Apple gives Tim Cook $376M stock award - jquery
http://news.cnet.com/8301-13579_3-57355608-37/apple-gives-tim-cook-$376-million-stock-award/

======
mikepmalai
My thoughts on Cook's compensation and this article. (Background: I'm an
investment analyst w/ 6 years exp doing some extensive executive compensation
analysis)

1\. I really wish the author did a better job researching the comp plan before
writing the article. It wouldn't be hard to contact some compensation experts
to get their perspective of the plan...or at least do a better job reading the
proxy.

For instance: "This isn't the first time the board has showed its appreciation
to Cook for his performance during Jobs' absence. In August, a few days after
Cook assumed the role of CEO full time, the board gave Cook 1 million
restricted shares of Apple stock, half of which will be vested in five years
time."

It's pretty clear in the proxy the $376M compensation includes the August 1M
stock grant. This compensation amount should come as no surprise to anyone who
paid attention to Apple's August filings on the matter.

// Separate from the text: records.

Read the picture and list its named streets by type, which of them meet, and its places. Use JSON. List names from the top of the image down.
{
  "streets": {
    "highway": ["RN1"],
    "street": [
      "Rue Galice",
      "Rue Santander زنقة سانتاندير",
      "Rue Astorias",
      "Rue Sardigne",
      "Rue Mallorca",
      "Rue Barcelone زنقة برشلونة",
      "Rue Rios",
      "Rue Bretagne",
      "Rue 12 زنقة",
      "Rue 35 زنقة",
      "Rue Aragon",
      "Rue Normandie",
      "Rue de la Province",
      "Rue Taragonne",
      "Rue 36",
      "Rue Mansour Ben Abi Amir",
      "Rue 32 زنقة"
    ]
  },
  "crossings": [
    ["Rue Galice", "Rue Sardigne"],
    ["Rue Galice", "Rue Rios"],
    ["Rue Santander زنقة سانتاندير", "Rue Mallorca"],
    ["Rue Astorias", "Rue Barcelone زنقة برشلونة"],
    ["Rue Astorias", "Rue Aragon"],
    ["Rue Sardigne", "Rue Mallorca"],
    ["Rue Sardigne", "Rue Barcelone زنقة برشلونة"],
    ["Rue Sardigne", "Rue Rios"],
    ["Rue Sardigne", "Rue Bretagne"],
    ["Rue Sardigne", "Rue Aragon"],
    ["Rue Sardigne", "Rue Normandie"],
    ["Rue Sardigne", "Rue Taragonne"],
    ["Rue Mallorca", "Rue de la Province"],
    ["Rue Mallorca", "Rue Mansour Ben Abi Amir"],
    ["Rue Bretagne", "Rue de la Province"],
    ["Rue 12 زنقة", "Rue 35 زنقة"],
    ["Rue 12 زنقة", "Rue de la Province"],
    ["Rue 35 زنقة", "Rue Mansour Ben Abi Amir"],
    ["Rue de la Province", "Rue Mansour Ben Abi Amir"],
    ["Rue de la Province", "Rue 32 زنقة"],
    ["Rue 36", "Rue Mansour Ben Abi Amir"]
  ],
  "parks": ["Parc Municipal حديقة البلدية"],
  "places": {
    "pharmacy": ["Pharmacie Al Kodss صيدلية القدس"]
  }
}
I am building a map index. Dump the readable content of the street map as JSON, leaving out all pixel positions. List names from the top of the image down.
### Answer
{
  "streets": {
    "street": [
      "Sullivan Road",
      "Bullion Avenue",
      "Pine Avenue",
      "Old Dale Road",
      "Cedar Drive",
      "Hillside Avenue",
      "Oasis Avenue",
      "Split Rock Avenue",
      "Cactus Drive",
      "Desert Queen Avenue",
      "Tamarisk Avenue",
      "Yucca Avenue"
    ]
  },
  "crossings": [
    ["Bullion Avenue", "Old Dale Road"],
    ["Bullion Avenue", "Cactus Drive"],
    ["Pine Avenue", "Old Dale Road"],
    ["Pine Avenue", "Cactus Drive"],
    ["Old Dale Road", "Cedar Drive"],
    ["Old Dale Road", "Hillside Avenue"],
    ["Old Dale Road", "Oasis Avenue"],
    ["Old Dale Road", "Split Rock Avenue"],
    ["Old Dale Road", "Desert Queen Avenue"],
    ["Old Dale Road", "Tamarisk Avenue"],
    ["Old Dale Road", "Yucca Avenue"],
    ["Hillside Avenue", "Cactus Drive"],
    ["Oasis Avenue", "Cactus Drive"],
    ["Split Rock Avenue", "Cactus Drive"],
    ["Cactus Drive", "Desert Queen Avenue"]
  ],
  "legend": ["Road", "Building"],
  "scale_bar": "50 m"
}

2\. When I first saw the grant in August, I said to myself, "This grant is
uniquely Apple". You just don't see grants of this size. (Frankly, most
companies couldn't get away with a grant of this size.) I'm completely
speculating but it looks like the 10 year grant is Apple's way of aligning
Cook with an internal 10 year plan. What that 10 year plan consists up is
anyone's guess.

3\. I don't expect to see another large stock grant to Tim Cook for the next
10 years.

4\. The compensation committee consisted of 2 CEOs and Al Gore. An interesting
mix indeed. Makes me think Steve Jobs may have played a role in getting Tim
Cook a 10 year grant. Apple now has Bill Campbell on the comp committee and he
has extensive experience with tech compensation.

5\. Overall $376M is a big number and it will interesting to see how it may or
may not affect the compensation practices of other tech companies as the
compensation consultants do their "benchmarking" studies.